En nombre de la causa, nuestra causa, muchas víctimas han quedado en el camino, expuestas, y no siempre el Estado ni la sociedad civil organizada han tenido los recursos para sostener lo que en la retórica del lenguaje de derechos nos hace sentir el pecho caliente; para cambiar el mundo necesitamos mucho más que reivindicaciones panfletarias: se necesitan sistemas de protección de víctimas que logren sostener estos procesos, no sólo para reducir daños, sino para no perpetuar la impunidad.

Quien afirma que las mujeres podemos denunciar el poder patriarcal, arrinconarlo, desmembrarlo, como sea y cuando sea, miente. Ocurre en el caso de valientes mujeres en todo el mundo que levantan la voz. Las estrategias a desarrollar por cualquier movimiento implican trazar líneas que nos permitan no morir en el intento, ni colocar a otras en situaciones de mayor peligro. Muchas de nosotras no queremos más redentoras crucificadas. No es lo mismo temeridad que valentía. Nos necesitamos vivas. No hay fórmulas estáticas para la emancipación y la diversidad de estrategias de los movimientos sociales.

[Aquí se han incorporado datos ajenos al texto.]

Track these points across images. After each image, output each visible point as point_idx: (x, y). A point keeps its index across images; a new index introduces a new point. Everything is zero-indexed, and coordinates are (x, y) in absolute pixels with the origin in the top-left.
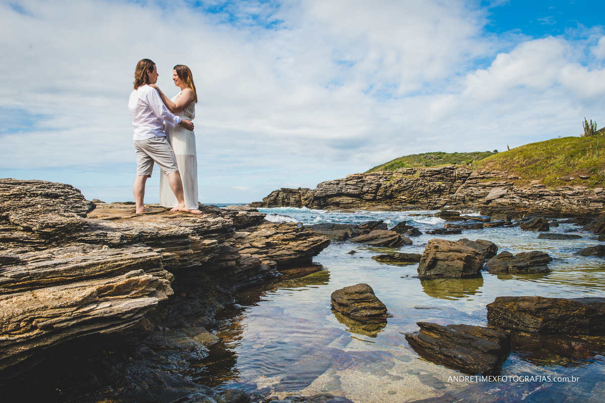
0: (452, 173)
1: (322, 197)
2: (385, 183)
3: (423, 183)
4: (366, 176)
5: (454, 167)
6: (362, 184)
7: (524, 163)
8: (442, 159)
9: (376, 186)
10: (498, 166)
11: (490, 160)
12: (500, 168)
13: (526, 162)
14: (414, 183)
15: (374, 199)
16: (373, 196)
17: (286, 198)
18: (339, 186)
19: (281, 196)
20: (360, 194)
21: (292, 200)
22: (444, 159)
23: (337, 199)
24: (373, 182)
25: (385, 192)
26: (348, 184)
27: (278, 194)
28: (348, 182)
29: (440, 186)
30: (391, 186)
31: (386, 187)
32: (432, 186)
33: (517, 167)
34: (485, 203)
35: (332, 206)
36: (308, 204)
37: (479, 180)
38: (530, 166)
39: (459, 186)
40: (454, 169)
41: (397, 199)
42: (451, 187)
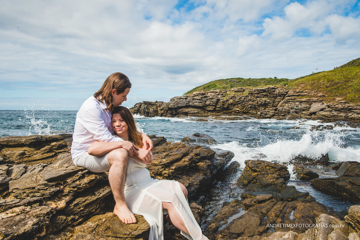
0: (274, 91)
1: (174, 108)
2: (223, 98)
3: (252, 98)
4: (208, 93)
5: (276, 87)
6: (206, 99)
7: (328, 85)
8: (241, 83)
9: (216, 100)
10: (309, 87)
11: (301, 82)
12: (310, 88)
13: (330, 84)
14: (245, 99)
15: (214, 110)
16: (214, 108)
17: (147, 109)
18: (187, 100)
19: (143, 107)
20: (204, 106)
21: (151, 110)
22: (243, 83)
23: (187, 110)
24: (214, 97)
25: (223, 105)
26: (195, 99)
27: (140, 106)
28: (194, 98)
29: (265, 101)
30: (227, 100)
31: (224, 102)
32: (260, 101)
33: (323, 88)
34: (309, 115)
35: (182, 115)
36: (164, 113)
37: (296, 97)
38: (333, 87)
39: (280, 102)
40: (275, 89)
41: (232, 111)
42: (274, 102)
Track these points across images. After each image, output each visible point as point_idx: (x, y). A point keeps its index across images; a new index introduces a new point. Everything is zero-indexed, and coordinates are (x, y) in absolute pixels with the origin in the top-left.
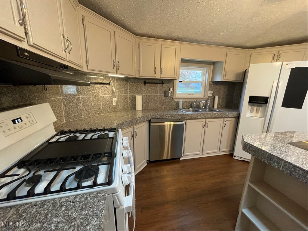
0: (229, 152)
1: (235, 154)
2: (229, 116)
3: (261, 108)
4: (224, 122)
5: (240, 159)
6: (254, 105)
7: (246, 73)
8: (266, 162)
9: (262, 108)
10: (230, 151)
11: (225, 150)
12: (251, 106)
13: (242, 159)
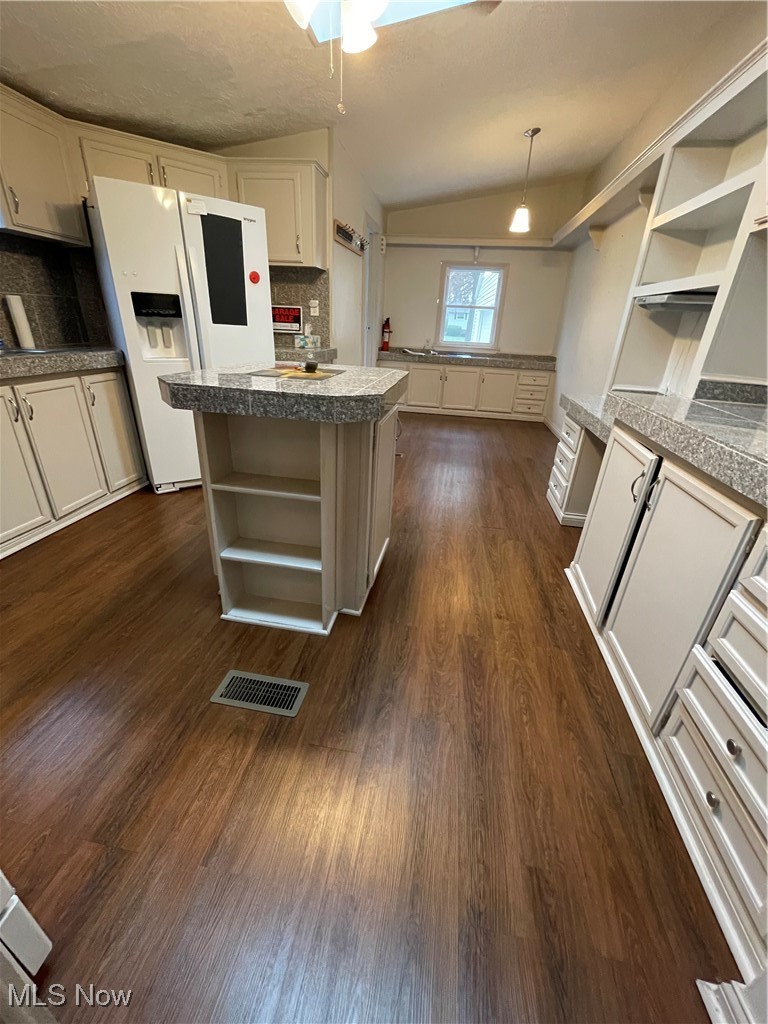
0: (140, 484)
1: (156, 481)
2: (95, 365)
3: (171, 332)
4: (86, 391)
5: (174, 489)
6: (150, 324)
7: (90, 210)
8: (225, 411)
9: (175, 329)
10: (139, 480)
11: (124, 481)
12: (147, 325)
13: (177, 487)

Recorrer las calles, disputar los territorios mediante la politización del cuerpo es un camino; apostar a la incidencia, al diálogo, a la reflexión, a la fisura de los lugares comunes es otro.

Cada uno elegirá sus espacios, sus trincheras, pero tenemos que respetarnos. Estoy convencida de que el feminismo es un movimiento político ambicioso, cuestionador e incómodo. Pero como feministas nos falta discutir más y aceptar las diferencias. No necesitamos otro proyecto puramente defensivo, monolítico, autorreferencial y estático. Depende de todas, y de los compañeros también.